··· BAGIAN DOKUMEN ···

Monday, 25 June 2012

Take A Rest for A While

Bagiku ada dua tipe manusia. Yang membiarkan hidupnya mengalir, dan yang menentang arus. Istilah kesukaanku, anti mainstream. Aku adalah tipe manusia yang kedua. Yang nggak mau menerima konsep dan struktur yang sudah ada begitu saja. Freak... Yeah, it's me. A holly nerd.

But I'm happy, I'm proud... I'm proud to be me.

Meski begitu, ada saatnya aku lelah. Seperti sekarang... Lelah mempertanyakan, jenuh mendengarkan, bosan bicara, sedang tak bernafsu membongkar. Saat ini, aku hanya ingin diam. Sedang ingin diam, tidak berpikir, tidak menentang, tidak bertanya. Sekalipun menurut mereka itu sangat bukan aku...

Banyak orang suka mendengarkan orang bicara, tetapi jarang yang mau dan mampu menemani seseorang diam. Diam itu katanya terlalu membosankan.

Saat ini, aku hanya ingin menyimpan semua rasa penasaranku, kekhawatiranku, kata-kataku, teori-teoriku, standarku, jawaban-jawabanku, dan aku cuma mau diam. Beristirahat menjadi manusia tipe kedua. Sesekali, aku ingin sebentar saja merasakan bagaimana rasanya menjadi manusia tipe pertama.

Jadi kalau kamu tanya sekarang aku maunya apa, fokusnya apa, sebenarnya aku mau jawab, "Memang sedang tidak ingin apa-apa, dan tidak ingin fokus pada apa-apa..." Sebentar saja, dan setelah itu aku siap kembali menjadi orang yang kamu kenal sebelumnya.

Mohon, Tatap Aku...

Ketika aku melangkah lebih dulu, mendahuluimu, aku harap kamu menatap punggungku. Punggungku yang menjauh, aku ingin kau tatap lekat. Tidak perlu kau panggil, tidak perlu kau tahan aku, cukup tatap punggungku yang menjauh. Itu sudah cukup. Karena itu artinya kamu belum mau aku jauh. Kamu masih mau aku. Adakah kamu begitu?

Ah, sial! Bagaimana caranya aku tahu apakah kamu menatap punggungku atau tidak? Terlalu riskan untuk berbalik. Kamu bisa saja cepat-cepat mengalihkan perhatianmu pada yang lain, berpura-pura tidak ada apa-apa. OK, aku GR. Ah, menyebalkan!

Andai aku punya mata di punggungku...

···

■ LATIHAN A
Bisakah kamu menulis ulang paragraf tulisan blog di atas yang diawali "Meski begitu, ada saatnya aku lelah" sebagai daftar poin singkat yang tetap memuat fakta utamanya?
■ LATIHAN B
Lanjutkan tulisan blog di atas tentang keinginan untuk diam dan ditatap dari belakang, mulai setelah kalimat terakhirnya.

··· DATA YANG DIBERIKAN ···

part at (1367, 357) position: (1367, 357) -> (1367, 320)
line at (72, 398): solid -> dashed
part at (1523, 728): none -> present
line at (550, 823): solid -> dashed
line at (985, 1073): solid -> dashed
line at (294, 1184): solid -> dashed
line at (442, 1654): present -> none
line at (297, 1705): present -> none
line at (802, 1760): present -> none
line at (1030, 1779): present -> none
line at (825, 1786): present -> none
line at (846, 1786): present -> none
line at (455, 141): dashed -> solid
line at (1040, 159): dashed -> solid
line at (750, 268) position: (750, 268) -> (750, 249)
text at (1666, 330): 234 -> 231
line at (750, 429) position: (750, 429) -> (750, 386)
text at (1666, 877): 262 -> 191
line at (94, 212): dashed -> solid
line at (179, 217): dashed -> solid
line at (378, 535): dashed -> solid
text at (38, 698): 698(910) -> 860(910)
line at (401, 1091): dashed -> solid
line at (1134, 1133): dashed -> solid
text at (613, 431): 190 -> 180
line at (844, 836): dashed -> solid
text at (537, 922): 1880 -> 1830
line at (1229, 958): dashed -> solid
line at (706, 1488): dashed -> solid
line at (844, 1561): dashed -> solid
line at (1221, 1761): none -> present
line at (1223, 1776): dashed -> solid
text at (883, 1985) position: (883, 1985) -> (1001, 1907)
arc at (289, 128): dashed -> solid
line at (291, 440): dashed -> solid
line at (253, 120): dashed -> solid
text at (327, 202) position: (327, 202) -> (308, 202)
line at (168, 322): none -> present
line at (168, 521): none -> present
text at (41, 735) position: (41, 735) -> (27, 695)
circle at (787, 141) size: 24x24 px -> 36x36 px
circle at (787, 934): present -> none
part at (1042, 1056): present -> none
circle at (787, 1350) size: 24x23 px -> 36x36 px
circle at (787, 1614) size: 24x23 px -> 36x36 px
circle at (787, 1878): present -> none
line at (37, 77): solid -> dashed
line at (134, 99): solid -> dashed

···

■ JAWABAN LATIHAN A
- Ada saatnya aku lelah, seperti sekarang.
- Aku lelah mempertanyakan, jenuh mendengarkan, bosan bicara, dan tak bernafsu membongkar.
- Saat ini aku hanya ingin diam, tanpa berpikir, menentang, atau bertanya.
- Menurut orang lain, sikap itu sangat bukan aku.

■ JAWABAN LATIHAN B
Mengharapkan Hujan Sore Ini

Aku harap hujan datang sore ini. Kenapa? Simple saja... Aku ingin istirahat dengan tenang. Istirahat dari rutinitas, dari balon-balon mimpiku, dari kamu.

Kamu melelahkan. Menggerus energi dalam diriku, tak menyisakan apapun selain bongkahan hitam yang usang. Bongkahan hitam tidak berenergi. Kalau cuma itu yang aku punya, lalu dengan apa aku melanjutkan hidup? Dengan apa aku mencintai kamu?

Karena itu, bantulah aku berdoa... Doakanlah kalau hujan turun sore ini juga. Di tempatku saat ini masih mendung, tapi awan gelap nampaknya masih kuat menahan air lebih banyak lagi. Aku jadi pesimis sore ini hujan. 

Aku menatap ke luar jendela, sial! Matahari malah menggeser mendung...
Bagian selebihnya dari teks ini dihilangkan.